Grandes lecciones del trabajo doméstico tan necesario y  tan poco revalorado, se preguntaba si la lucha de las mujeres de la defensa y promoción de sus derechos, que alcanzó una presencia espectacular a nivel internacional y desde luego en nuestro país, en el marco de las actividades de la conmemoración del pasado 8 de marzo, día internacional de la mujer y de  “ el 9 nadie se mueve”, que consistió en la jornada de que ese día ninguna mujer fuera a su centro de trabajo,  para sensibilizar a la sociedad machista y patriarcal, y hacer notar la importancia y vacío que dejan en un día de trabajo sin las mujeres.
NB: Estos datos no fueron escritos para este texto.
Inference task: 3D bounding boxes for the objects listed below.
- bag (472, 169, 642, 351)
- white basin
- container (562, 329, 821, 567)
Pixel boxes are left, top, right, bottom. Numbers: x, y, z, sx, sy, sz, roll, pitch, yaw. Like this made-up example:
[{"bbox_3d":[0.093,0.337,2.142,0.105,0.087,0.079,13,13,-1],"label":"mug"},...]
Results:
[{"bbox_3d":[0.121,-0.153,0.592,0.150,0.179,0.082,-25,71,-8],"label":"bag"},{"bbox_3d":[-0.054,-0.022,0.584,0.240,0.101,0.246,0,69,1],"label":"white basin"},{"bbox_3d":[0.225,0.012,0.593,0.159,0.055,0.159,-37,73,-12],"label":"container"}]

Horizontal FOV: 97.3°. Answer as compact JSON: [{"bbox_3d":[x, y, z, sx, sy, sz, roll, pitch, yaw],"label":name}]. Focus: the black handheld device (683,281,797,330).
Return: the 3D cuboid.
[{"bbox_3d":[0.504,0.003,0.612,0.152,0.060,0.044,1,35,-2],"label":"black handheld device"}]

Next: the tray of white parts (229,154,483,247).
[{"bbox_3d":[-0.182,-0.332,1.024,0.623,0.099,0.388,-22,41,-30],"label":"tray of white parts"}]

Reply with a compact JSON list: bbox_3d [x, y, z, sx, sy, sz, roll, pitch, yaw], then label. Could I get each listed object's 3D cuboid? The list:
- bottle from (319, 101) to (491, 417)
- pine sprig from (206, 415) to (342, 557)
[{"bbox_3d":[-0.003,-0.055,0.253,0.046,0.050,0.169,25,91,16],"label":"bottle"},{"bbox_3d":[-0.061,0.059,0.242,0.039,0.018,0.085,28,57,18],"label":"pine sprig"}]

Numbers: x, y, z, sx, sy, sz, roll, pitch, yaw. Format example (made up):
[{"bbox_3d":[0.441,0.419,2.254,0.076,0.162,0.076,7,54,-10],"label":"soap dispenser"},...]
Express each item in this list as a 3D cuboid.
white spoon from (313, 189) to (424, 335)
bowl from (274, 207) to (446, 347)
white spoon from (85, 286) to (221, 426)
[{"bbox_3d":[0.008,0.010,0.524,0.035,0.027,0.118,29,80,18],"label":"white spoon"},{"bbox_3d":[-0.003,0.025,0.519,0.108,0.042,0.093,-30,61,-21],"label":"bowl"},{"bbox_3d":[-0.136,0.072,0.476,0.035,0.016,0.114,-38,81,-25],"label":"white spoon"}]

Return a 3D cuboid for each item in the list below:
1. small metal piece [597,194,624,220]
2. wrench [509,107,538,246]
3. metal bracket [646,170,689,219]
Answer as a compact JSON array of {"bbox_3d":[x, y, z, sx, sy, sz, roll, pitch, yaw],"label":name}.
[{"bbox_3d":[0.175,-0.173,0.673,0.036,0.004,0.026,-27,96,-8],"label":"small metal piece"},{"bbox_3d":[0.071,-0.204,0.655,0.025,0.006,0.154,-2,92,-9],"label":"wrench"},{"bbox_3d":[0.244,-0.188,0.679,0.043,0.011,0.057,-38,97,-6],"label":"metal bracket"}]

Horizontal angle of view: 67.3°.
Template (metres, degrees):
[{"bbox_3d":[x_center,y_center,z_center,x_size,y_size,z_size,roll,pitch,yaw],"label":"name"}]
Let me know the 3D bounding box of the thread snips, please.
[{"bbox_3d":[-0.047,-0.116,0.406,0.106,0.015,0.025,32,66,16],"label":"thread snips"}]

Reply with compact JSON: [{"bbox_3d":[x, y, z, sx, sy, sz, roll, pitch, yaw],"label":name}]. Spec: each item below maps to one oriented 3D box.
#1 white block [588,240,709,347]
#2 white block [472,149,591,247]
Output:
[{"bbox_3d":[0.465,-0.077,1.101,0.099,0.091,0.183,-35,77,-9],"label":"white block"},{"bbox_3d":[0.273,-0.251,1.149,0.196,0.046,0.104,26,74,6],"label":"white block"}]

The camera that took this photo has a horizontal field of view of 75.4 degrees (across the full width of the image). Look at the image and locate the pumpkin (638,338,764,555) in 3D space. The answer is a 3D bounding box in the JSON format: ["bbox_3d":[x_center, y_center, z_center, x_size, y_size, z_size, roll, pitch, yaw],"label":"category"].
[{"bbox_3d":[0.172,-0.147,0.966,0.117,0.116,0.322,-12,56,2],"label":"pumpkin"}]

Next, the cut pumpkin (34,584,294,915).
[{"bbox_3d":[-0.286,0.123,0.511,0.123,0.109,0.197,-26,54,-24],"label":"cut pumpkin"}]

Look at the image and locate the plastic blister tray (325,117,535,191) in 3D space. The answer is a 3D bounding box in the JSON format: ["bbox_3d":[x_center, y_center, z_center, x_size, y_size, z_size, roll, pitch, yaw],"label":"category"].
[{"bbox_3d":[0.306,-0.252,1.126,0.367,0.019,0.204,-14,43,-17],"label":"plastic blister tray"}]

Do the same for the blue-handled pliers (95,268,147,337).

Poco a poco el sueño finalmente ganando terreno, ahora que se habla exageradamente desde su punto de vista, que el mundo será otro, seguramente que sí, pero será como todo, un proceso, no de un día para otro, ojalá se decía somnoliento, que cuando pase ésta pesadilla del Covid 19, el machismo y cultura patriarcal de la sociedad, de hombres y mujeres, tenga cambios importantes, visibles, tangibles y prácticos, de compartir de alguna manera las tareas del hogar, no solo de mantenimiento, abasto y alimentación, sino también del cuidado y educación de los niños y niñas, cuidado de los viejitos y los y las enfermas, que no son por naturaleza tareas destinadas para hoy y siempre a las mujeres; de igual forma que los gobiernos impulsen de manera auténtica y verdadera, políticas públicas con perspectiva de género, como condición de la construcción de una sociedad democrática, incluyente, justa, igualitaria, humanista y sustentable.